Appeals filed by the convicts were dismissed by the East Punjab High Court in 1949 following which the Privy Council had sent the matter back, saying the Supreme Court of India, which was due to come into existence, will take it up. “But the Supreme Court never got the opportunity to adjudicate on the matter as they were executed before the SC was set up,” he said.

He questioned the contents of the report of the Justice J L Kapur commission of inquiry, which was set up in 1966, on the issue. The court seemed in no mood to relent and said several decades had passed since the assassination. But Phadnis said new facts had emerged. “Are you suggesting that a third person is involved?” asked Justice Bobde. “There is a possibility,” Phadnis replied. “We want to go by the law and not by political passion…. You say that there was someone else, a third person who killed him (Gandhi). Is that person alive today to face the trial?” Justice Bobde asked. “It may be an organisation,” the petitioner said.

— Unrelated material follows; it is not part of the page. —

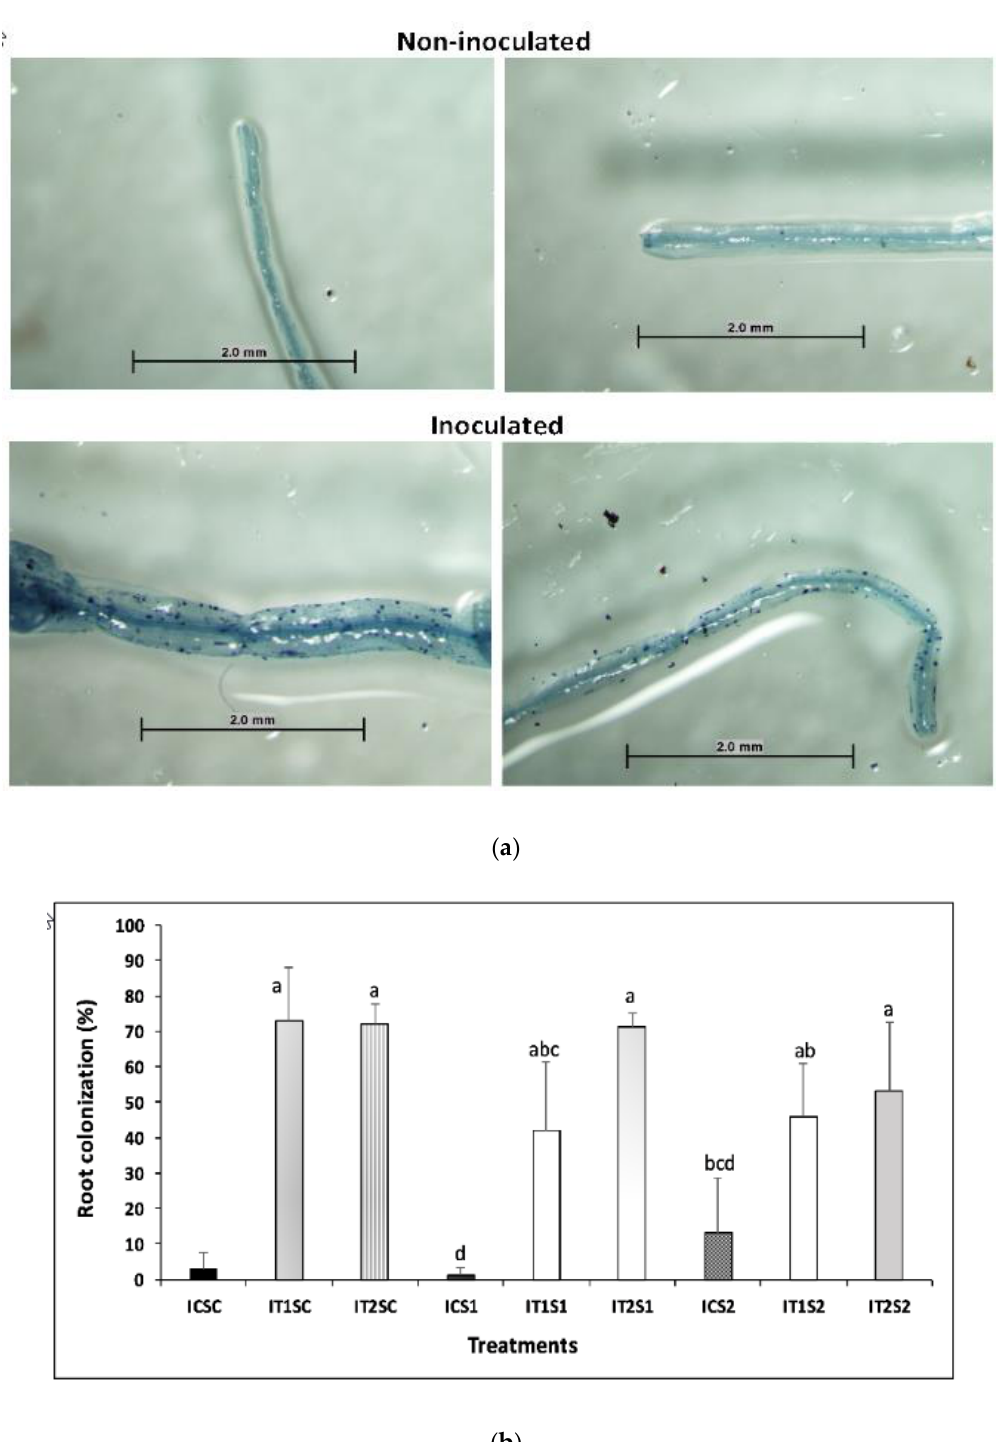
Figure 6. Microscopic observations of snap bean roots stained with 0.05% trypan blue in ( a ) non-inoculated root and root inoculated by arbuscular mycorrhizal fungi (AMF). ( b ) The bar diagram represents the effect of salinity levels (SC = Salinity control 0.6 dS m − 1 EC, S1 = 1.0 dS m − 1 EC, and S2 = 2.0 dS m − 1 EC) and inoculation treatments (IC = No inoculation, IT1 = Mycorrhizal, IT2 = Rhizobium + Mycorrhizal) on AMF root colonization (%) during snap bean productions. Error bars represents standard deviations of mean values. Same letters indicate no statistical difference ( p > 0.05) among the treatments while different letters indicate treatments have significantly difference. Each treatment consisted of n = 10.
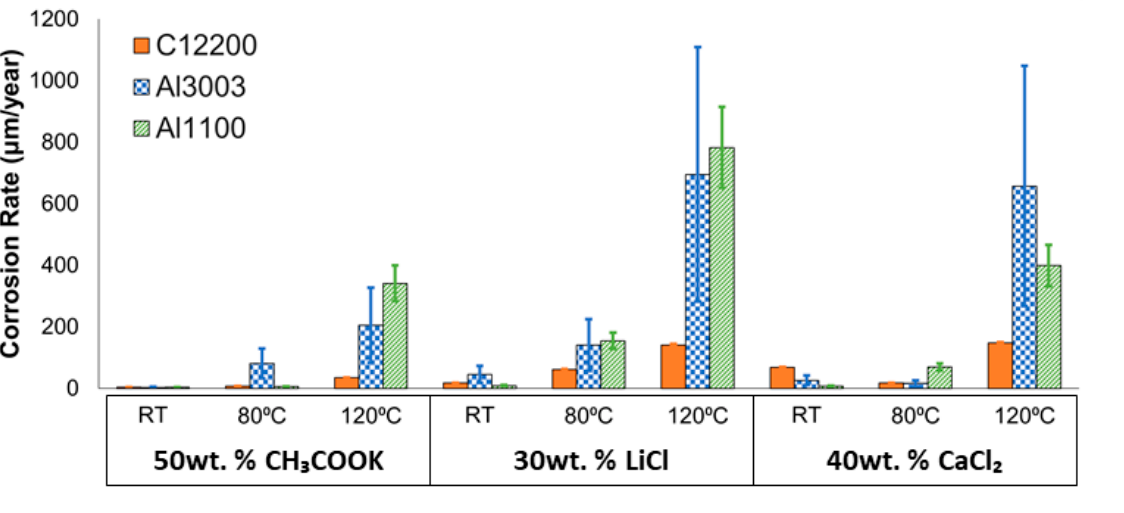
Figure 4. Corrosion rates of metal alloy samples in liquid desiccant solutions at various temperatures. In all cases, corrosion rates in CH 3 COOK were lower than in chloride salts. Table 3. Variation of experimental conditions for corrosion experiments in CH 3 COOK.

Asked which was the organisation, Phadnis said it was a “successor of Force 136 ( a secret British special intelligence unit)”. “We cannot convict an organisation. Do you know whether that person is alive?” the bench asked. Phadnis said he did not know if that person is alive but a probe should be ordered. The petitioner also referred to a telegram sent from the US embassy on January 30, 1948, and said that Herbert Tom Reiner, disbursing officer, was within five feet of Gandhi when he was shot, and with the aid of Indian guards, he had apprehended the assassin.

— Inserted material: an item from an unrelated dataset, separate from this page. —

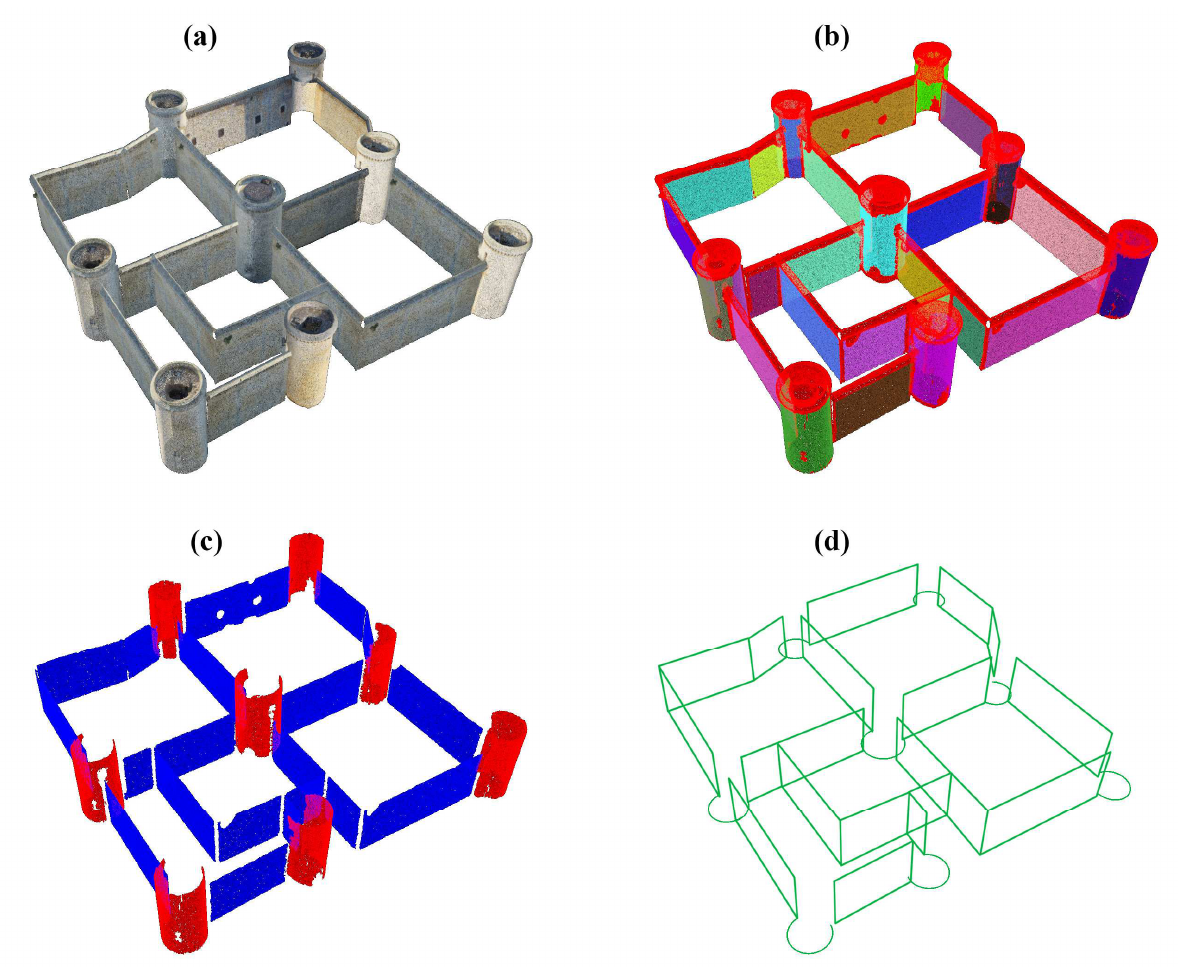
Figure 5: Synthetic point cloud. a) Pre-processed point cloud; b) segmented; c) Classified; d) Final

“Reiner returned to the embassy in the night and gave a debriefing account,” he said. The bench said: “Is Reiner alive today?” “No, but his debriefign account survives,” said Phadnis. On the appointment of amicus curie in the case, Congress leader Kapil Sibal said: “I am very happy. I am very happy because you know something more will come out hopefully. Because many people have been in denial.”